What If

I text back when I hit a stop light, shaking my head that Nat has stooped to Mom’s level.

Don’t they know? I’m a Reed. Anything less than ten minutes early is certifiably late, according to the family handbook. I’ve had twenty-three years of practice, going so far as being born a week ahead of my mother’s due date. If there’s one thing my family can depend on, it’s a Reed being on time. In my case, that’s about the only thing they depend on, except my sister’s text tells me I might not even have that going for me anymore.

I’m already ahead of schedule, having given myself an hour to make a thirty-minute drive. I don’t blame my sister. If she hadn’t sent the text, Mom would have had Jen or Megan do it. Besides, once they see my face, the time of my arrival won’t mean shit. Like I said—they can depend on me to be there, but the state I’m in when I show up is anyone’s guess.

I laugh at the thought of my father’s first glimpse of the swollen, purple skin beneath my right eye. Ouch. I wince, the laughter aggravating the still-developing bruise. I knew the girl was at the bar with someone, but she was a willing participant, which means she used me as much as I used her. Too drunk to truly feel the crack of her boyfriend’s fist against my face, I retaliated only for show, leaving the asshole with a split lip and me with a split knuckle…and my face the picture-perfect image of the would-be mayor’s son. Sometimes it’s nice to feel something other than numb, and this morning I’m definitely feeling something.

I laugh again when my eyes fall to the fading ink on my hand. She still gave me her number.

At the next light I grab the water bottle from my drink holder and down the whole thing along with a few ibuprofen tablets. I may not be able to change the way I look, but I can at least get rid of the hangover and increasing pain. Coffee. I have time for coffee. I flip on my turn signal to head a couple miles off-course, step on the gas, and then just as quickly pause when I see her—a girl on the sidewalk, walking backward, thumb in the air.

Her eyes meet mine, and she smiles. It’s not like she’s the first girl to smile at me, but shit this girl is beautiful. Even with an intersection between us, that much I can tell. Instead of turning, I cross the intersection, flipping on my hazards as I pull over to the curb and open my window.

“Are you…hitchhiking? For real?”

She looks at me, eyes narrowed. “My thumb in the air didn’t give it away?” She takes a step closer. “Is that what the last hitchhiker did to you? If so, I can understand your hesitation. I’m pretty fierce.”

I smirk, followed by another wince. Shit. Her sarcasm doesn’t faze me. But her auburn hair hanging in two long braids, freckles, and pale pink lips, those do. I’m officially fazed. “But you’re in suburban Minneapolis. And it’s damn freezing. Who hitches a ride out here?”

Better yet, who stops for a hitchhiker in the ‘burbs?

When they look like this girl, I sure as hell do.

She steps off the curb and walks right up to my passenger door. Her bravado falters as she struggles to rest her elbows on the window’s frame, my truck taller than she seems to have anticipated. I smile but bite back the gesture as she regains her composure.

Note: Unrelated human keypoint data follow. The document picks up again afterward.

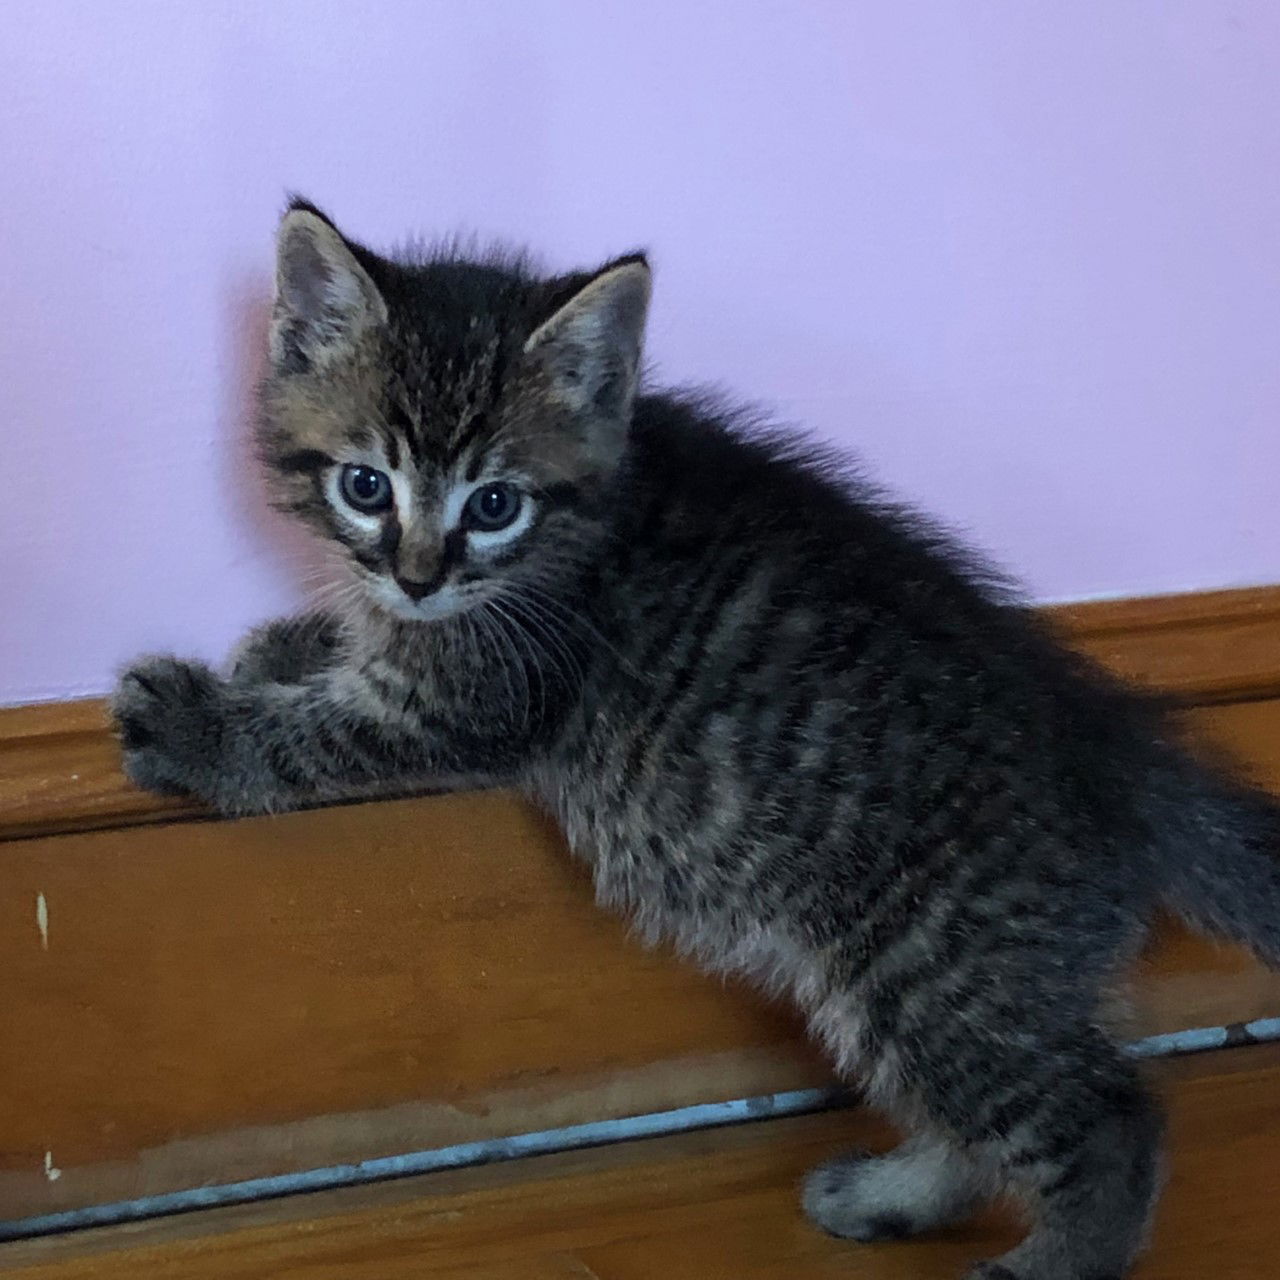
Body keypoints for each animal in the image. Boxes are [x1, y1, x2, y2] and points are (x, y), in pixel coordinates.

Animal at [112, 194, 1280, 1274]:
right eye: (365, 484)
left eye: (493, 504)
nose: (418, 574)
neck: (579, 525)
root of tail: (1107, 737)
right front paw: (291, 640)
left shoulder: (477, 704)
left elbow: (317, 737)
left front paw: (194, 719)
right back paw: (890, 1194)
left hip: (940, 961)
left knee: (1106, 1116)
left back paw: (1053, 1258)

“It’s thirty-five degrees in November, and I have two miles to go. Are you going to give me a ride or not?”

Her hands, covered in fingerless gloves, tap in anticipation against the door.

“So you’re just going to get in the car with a complete stranger?”

She cocks her head to the side and fixes her gaze on me, then smiles.

“I trust your eyes.”

I arch a brow. Shit. Gotta remember that hurts.

“Probably the most trust a girl has ever given me.” I smirk.

She isn’t fazed. “Bruised or not, you can tell a lot about a person from his eyes. Plus…” She leans in through the window. “It’s warm in here, and I’m still standing outside.”

I glance at the immaculate interior of my Ford Expedition, at the buttons on the center console indicating the warmers for my leather seats. Then I look back and watch her eyes roll. Disdain? Impatience? Probably both.

“Crap,” I say under my breath but not quietly enough.

“Excuse me?” asks this annoyed Pippi Longstocking hitching a two-mile ride. And there’s something in that voice, in her I’ve-got-you-figured-out expression, that should warn me not to mess with her. But I give my judgment the morning off. Hell, I’m pretty sure I gave it extended vacation leave.

“I was just imagining your inner monologue. Can’t believe this asshole is making me wait in the cold while he cranks up his heated seats. Something like that?”

“Something like that.” But I see it; she’s fighting the upturned corners of her mouth.

I unlock the door and reach across to open the passenger side.